Collected data:
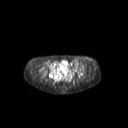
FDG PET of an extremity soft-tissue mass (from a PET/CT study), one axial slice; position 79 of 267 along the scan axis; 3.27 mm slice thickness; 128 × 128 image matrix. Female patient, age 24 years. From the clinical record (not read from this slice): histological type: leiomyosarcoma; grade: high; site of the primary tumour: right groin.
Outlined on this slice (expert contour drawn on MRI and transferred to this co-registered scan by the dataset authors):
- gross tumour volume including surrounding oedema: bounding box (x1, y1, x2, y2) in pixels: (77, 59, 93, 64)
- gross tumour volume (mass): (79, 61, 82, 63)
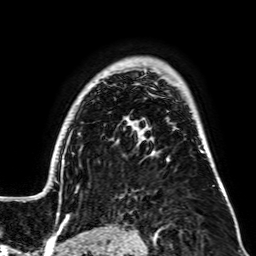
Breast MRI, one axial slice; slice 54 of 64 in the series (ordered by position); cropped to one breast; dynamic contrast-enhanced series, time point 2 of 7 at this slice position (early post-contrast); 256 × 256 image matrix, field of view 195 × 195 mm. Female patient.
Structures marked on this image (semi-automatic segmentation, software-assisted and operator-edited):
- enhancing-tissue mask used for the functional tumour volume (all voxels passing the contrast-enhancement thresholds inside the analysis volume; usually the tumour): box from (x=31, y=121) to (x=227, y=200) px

• Exercise objective
Reproduce verbatim the lines above, from the line with "Outlined on this" through the line with "- gross tumour volume (mass): (79, 61, 82, 63)".

• Response box
Outlined on this slice (expert contour drawn on MRI and transferred to this co-registered scan by the dataset authors):
- gross tumour volume including surrounding oedema: bounding box (x1, y1, x2, y2) in pixels: (77, 59, 93, 64)
- gross tumour volume (mass): (79, 61, 82, 63)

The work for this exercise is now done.